>>>>

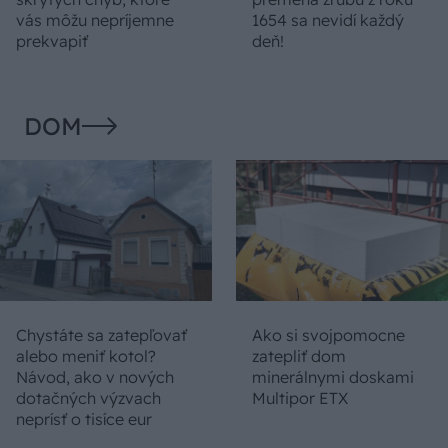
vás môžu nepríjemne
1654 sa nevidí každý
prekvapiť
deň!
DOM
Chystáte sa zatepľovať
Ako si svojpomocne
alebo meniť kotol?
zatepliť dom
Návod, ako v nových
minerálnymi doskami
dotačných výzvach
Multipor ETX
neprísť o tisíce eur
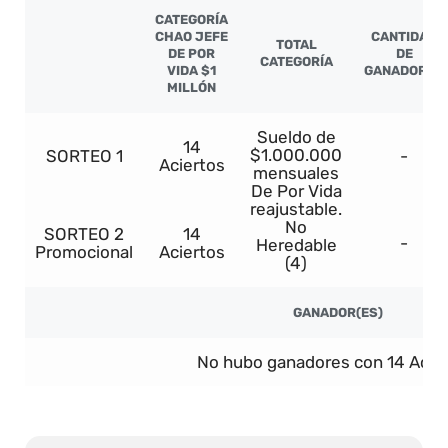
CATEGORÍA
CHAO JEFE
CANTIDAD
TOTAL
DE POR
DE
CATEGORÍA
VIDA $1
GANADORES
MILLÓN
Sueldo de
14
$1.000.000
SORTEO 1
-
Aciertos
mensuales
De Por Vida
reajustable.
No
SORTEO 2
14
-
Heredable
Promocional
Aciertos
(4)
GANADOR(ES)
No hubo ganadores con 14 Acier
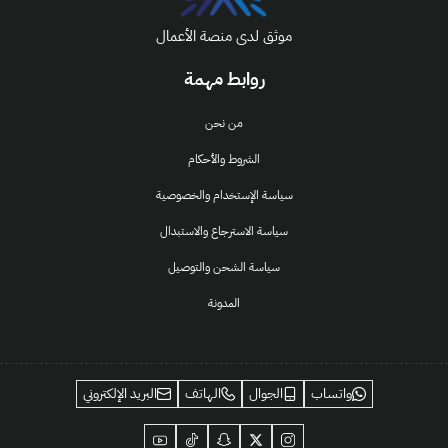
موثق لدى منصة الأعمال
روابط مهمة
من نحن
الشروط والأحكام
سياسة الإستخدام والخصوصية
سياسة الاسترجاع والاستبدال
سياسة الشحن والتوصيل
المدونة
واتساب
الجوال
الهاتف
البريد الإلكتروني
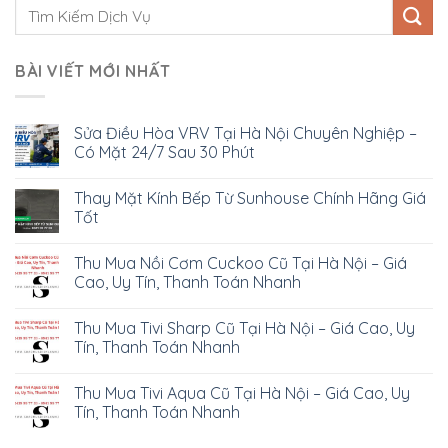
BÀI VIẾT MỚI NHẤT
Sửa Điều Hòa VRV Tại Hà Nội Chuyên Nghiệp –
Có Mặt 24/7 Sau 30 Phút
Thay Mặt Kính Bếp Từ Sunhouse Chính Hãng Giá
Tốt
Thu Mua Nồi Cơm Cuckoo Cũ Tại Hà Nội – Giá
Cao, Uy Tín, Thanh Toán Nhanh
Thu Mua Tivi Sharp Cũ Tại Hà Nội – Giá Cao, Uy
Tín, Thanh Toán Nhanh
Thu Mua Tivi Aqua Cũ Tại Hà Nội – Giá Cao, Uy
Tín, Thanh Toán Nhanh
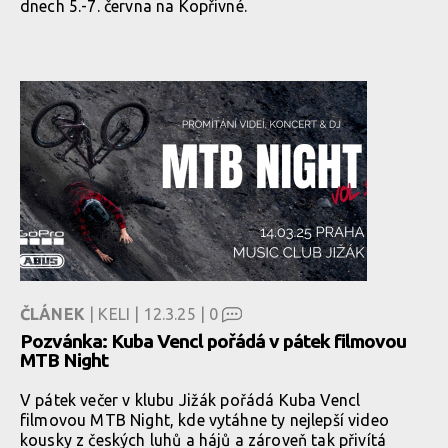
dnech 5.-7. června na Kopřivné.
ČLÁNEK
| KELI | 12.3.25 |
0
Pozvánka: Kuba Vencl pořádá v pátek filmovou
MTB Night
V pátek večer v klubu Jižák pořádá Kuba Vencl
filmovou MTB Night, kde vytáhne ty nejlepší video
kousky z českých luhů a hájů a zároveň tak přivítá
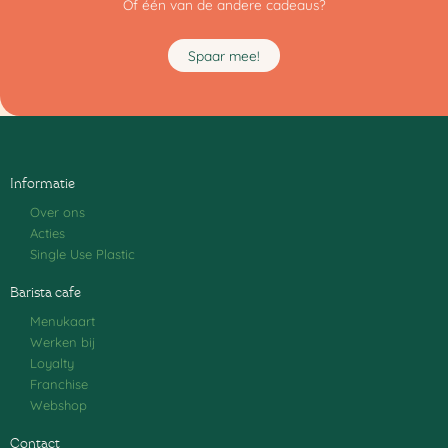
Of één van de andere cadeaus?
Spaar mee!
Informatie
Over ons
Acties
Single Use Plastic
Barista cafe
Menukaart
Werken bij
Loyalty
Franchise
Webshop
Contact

<<<<

Every entry must be written out exactly, with all pictures left out.

vás môžu nepríjemne
1654 sa nevidí každý
prekvapiť
deň!
DOM
Chystáte sa zatepľovať
Ako si svojpomocne
alebo meniť kotol?
zatepliť dom
Návod, ako v nových
minerálnymi doskami
dotačných výzvach
Multipor ETX
neprísť o tisíce eur
CATEGORÍA
CHAO JEFE
CANTIDAD
TOTAL
DE POR
DE
CATEGORÍA
VIDA $1
GANADORES
MILLÓN
Sueldo de
14
$1.000.000
SORTEO 1
-
Aciertos
mensuales
De Por Vida
reajustable.
No
SORTEO 2
14
-
Heredable
Promocional
Aciertos
(4)
GANADOR(ES)
No hubo ganadores con 14 Acier
موثق لدى منصة الأعمال
روابط مهمة
من نحن
الشروط والأحكام
سياسة الإستخدام والخصوصية
سياسة الاسترجاع والاستبدال
سياسة الشحن والتوصيل
المدونة
واتساب
الجوال
الهاتف
البريد الإلكتروني
BÀI VIẾT MỚI NHẤT
Sửa Điều Hòa VRV Tại Hà Nội Chuyên Nghiệp –
Có Mặt 24/7 Sau 30 Phút
Thay Mặt Kính Bếp Từ Sunhouse Chính Hãng Giá
Tốt
Thu Mua Nồi Cơm Cuckoo Cũ Tại Hà Nội – Giá
Cao, Uy Tín, Thanh Toán Nhanh
Thu Mua Tivi Sharp Cũ Tại Hà Nội – Giá Cao, Uy
Tín, Thanh Toán Nhanh
Thu Mua Tivi Aqua Cũ Tại Hà Nội – Giá Cao, Uy
Tín, Thanh Toán Nhanh
dnech 5.-7. června na Kopřivné.
ČLÁNEK
| KELI | 12.3.25 |
0
Pozvánka: Kuba Vencl pořádá v pátek filmovou
MTB Night
V pátek večer v klubu Jižák pořádá Kuba Vencl
filmovou MTB Night, kde vytáhne ty nejlepší video
kousky z českých luhů a hájů a zároveň tak přivítá
Of één van de andere cadeaus?
Spaar mee!
Informatie
Over ons
Acties
Single Use Plastic
Barista cafe
Menukaart
Werken bij
Loyalty
Franchise
Webshop
Contact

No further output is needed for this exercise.